No hay nada nuevo bajo el sol, aunque bajo el sol todo brille
como si fuera nuevo. El verano se adensa, y tenemos más tiempo y más paciencia
para esa tarea entre friki y vintage de leer. Se descubre entonces,
una vez más, que desde siempre contar suena con dos tonos primordiales, mayor y
menor, y sus variaciones y mezcolanzas. Se es bíblico u homérico (de la Odisea,
por supuesto). Se emplea un dejo apocalíptico y omnisciente que pretende
aleccionar con voz vigorosa, o se cuenta la feria con vanidades personales. Se
habla como si se conociera el mundo o sobre cómo conocerlo. Se posee la Verdad
o se enreda con mentiras.
En la primera opción también hay engaños, claro. Gustamos del
Génesis, con sus enfáticas metáforas de escala cósmica, o del Cantar de los cantares
y su intimidad sensual, mística; pero cuando la Biblia se despeña por las farragosas
instrucciones sobre cómo construir tabernáculos, arcas y otros cachivaches
sagrados, parece que repasemos un catálogo de Ikea. Es lo que tiene ser Dios,
resulta fatigoso que nadie perciba a la primera que los tornillos están
contados. Le pasa a Ikea y le pasa a Melville con Moby Dick, en el momento en
que se mete a naturalista: aburre. Bíblicos son a menudo García Márquez o los
latinoamericanos en general (excepto, tal vez, los del Cono sur), marcados por
la necesidad de recrear un continente con imágenes y semejanzas menos
indecentes.
Personalmente prefiero el tono provisorio y facetado del
hombre de mil argucias que fue Ulises, incluso cuando se encierra en el retrete,
esa Ítaca fugaz. En esta opción todos son libros de viajes, interiores o no. Sorel,
Gatsby, Huck Finn, Alonso Quijano… regresan de alguna guerra y nos cuentan la
ira de los dioses contra su aspiración de reencontrar ese hogar que nunca tuvieron.
Y que no existen, los dioses. A menudo parecen los extraviados durante el
Éxodo, aquellos que sobrevivieron al diluvio sin subir al arca de Noé. Desde
entonces, buscan su lugar en el mundo. Como todos.

| Tarea por realizar |
¿Cómo resumirías en dos oraciones el fragmento sobre los dos tonos del relato? Las filas no guardan ninguna relación con el fragmento.

| Filas proporcionadas |
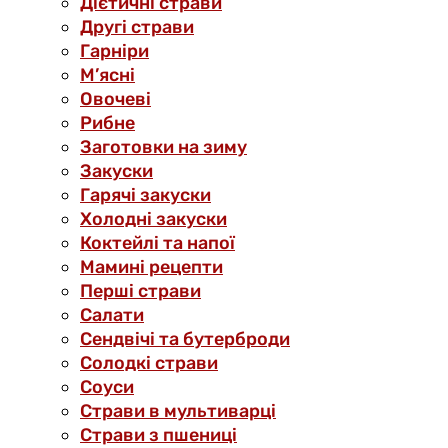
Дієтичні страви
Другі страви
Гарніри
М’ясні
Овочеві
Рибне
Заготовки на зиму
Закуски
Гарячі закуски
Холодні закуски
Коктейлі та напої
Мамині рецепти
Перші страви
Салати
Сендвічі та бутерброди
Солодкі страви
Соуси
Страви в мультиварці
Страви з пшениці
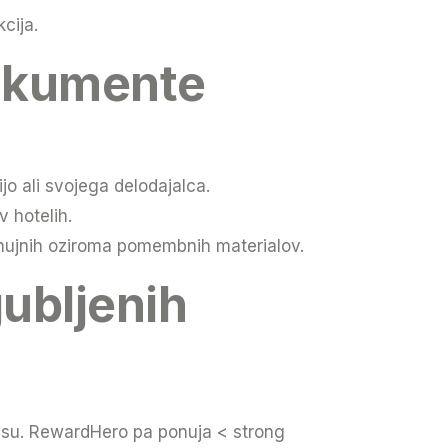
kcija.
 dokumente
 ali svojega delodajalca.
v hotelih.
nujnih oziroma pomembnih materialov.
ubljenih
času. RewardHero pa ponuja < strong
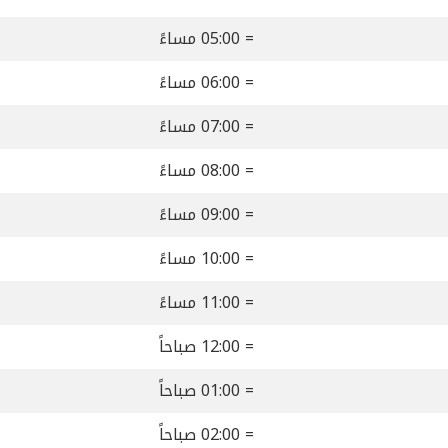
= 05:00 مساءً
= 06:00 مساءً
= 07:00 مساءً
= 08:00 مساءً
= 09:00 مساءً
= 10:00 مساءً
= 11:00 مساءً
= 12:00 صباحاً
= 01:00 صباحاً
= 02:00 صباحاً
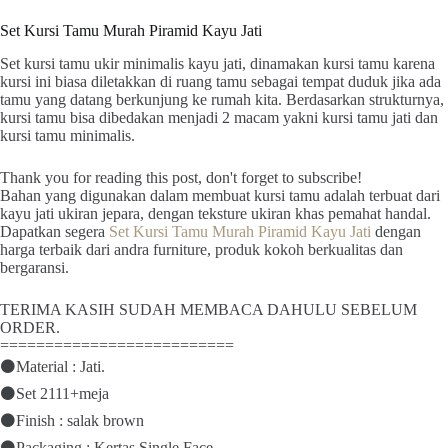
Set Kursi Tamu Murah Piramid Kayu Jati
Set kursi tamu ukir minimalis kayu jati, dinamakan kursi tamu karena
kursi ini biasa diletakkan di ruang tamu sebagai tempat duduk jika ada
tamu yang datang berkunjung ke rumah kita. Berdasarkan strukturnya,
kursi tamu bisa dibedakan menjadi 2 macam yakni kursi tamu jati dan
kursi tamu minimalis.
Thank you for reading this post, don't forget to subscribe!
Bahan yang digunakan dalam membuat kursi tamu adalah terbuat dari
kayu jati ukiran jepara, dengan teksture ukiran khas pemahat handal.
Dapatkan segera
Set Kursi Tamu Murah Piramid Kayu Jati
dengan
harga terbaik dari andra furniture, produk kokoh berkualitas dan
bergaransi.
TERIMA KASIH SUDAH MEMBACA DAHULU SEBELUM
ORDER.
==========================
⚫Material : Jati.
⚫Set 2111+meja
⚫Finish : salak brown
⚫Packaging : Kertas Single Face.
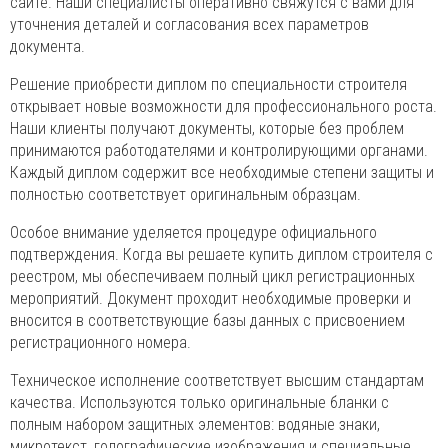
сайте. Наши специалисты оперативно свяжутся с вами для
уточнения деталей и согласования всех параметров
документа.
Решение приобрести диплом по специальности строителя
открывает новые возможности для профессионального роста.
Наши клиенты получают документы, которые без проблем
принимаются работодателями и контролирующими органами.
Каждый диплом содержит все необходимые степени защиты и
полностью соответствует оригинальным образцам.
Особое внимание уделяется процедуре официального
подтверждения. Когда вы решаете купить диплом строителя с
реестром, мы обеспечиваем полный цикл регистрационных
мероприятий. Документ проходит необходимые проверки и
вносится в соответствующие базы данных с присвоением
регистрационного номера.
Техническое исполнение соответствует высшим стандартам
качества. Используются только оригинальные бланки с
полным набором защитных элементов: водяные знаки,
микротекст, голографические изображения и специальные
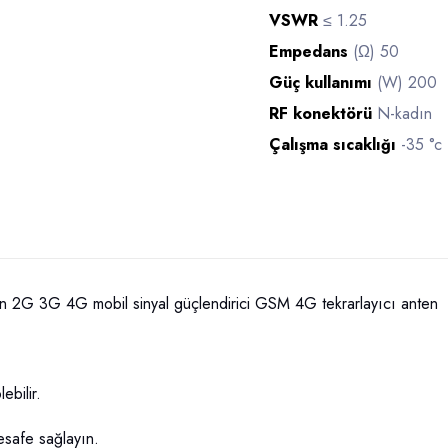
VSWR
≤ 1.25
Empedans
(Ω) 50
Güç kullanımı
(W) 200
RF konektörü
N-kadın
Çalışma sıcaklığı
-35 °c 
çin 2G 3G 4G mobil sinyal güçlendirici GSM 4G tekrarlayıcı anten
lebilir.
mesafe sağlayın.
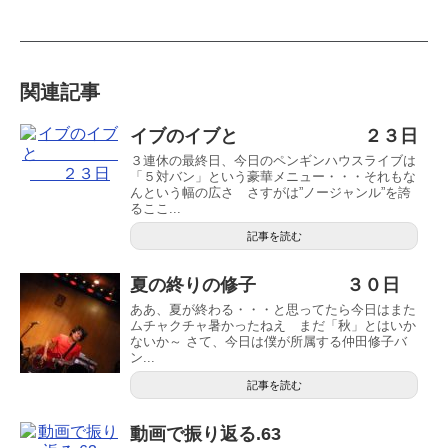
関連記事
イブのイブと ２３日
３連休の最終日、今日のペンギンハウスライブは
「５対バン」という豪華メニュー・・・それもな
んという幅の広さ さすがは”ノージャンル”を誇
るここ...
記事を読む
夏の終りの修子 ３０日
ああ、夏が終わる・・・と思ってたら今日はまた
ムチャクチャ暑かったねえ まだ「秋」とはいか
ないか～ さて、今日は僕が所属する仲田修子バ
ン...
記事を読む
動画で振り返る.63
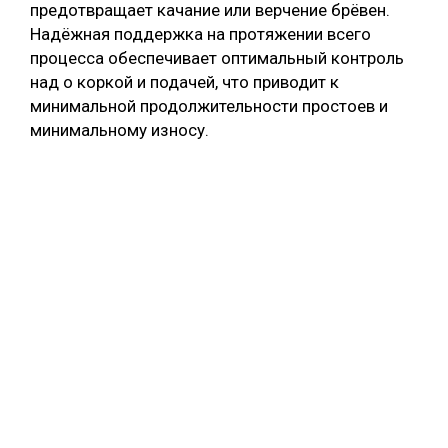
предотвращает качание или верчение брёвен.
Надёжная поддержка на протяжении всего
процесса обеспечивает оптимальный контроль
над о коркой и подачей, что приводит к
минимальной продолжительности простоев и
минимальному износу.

...

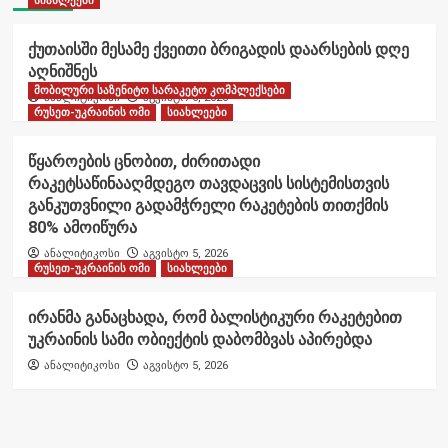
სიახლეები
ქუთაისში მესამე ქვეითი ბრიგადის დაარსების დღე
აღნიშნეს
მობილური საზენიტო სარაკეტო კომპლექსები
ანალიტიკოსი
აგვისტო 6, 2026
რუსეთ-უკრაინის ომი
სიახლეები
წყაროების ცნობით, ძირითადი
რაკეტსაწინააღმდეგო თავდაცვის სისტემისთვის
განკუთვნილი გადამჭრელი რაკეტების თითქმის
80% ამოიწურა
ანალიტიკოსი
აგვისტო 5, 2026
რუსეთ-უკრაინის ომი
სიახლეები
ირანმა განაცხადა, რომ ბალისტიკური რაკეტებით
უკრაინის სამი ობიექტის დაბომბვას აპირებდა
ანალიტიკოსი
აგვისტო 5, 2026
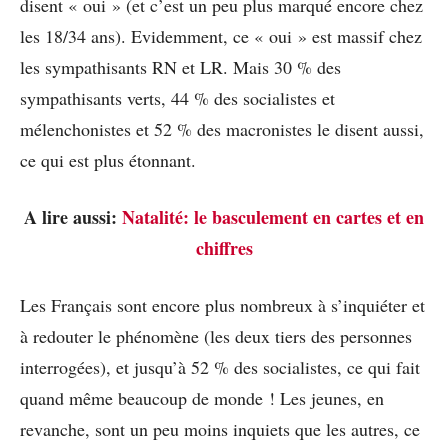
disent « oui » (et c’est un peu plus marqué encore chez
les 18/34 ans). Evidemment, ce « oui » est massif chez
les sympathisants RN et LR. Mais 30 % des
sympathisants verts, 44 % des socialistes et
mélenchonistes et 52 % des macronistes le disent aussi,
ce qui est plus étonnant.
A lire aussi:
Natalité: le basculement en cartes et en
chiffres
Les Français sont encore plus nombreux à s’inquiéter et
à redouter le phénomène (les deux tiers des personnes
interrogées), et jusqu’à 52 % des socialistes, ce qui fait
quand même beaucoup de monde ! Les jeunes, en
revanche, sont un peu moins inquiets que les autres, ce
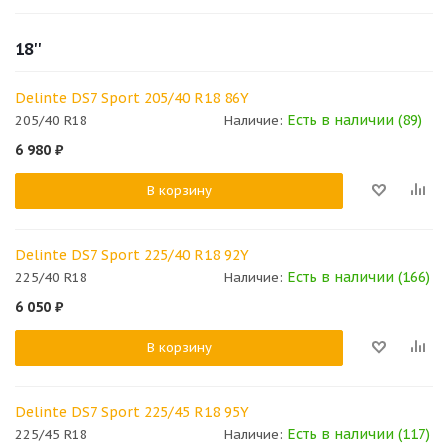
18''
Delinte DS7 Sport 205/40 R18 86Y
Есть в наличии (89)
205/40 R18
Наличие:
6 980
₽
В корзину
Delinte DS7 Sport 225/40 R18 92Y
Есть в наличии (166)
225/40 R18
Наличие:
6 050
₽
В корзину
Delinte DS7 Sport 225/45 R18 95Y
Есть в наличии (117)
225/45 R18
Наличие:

| Respuesta del ejercicio |
Contar ha sonado desde siempre con dos tonos primordiales: uno bíblico, apocalíptico y omnisciente, que pretende aleccionar y aburre cuando se pierde en instrucciones, como le ocurre a la Biblia con los tabernáculos o a Melville en Moby Dick, y otro homérico, propio de la Odisea. Quien escribe prefiere el tono provisorio y facetado de Ulises, en el que todos son libros de viajes y personajes como Sorel, Gatsby, Huck Finn o Alonso Quijano regresan de alguna guerra en busca de un hogar que nunca tuvieron.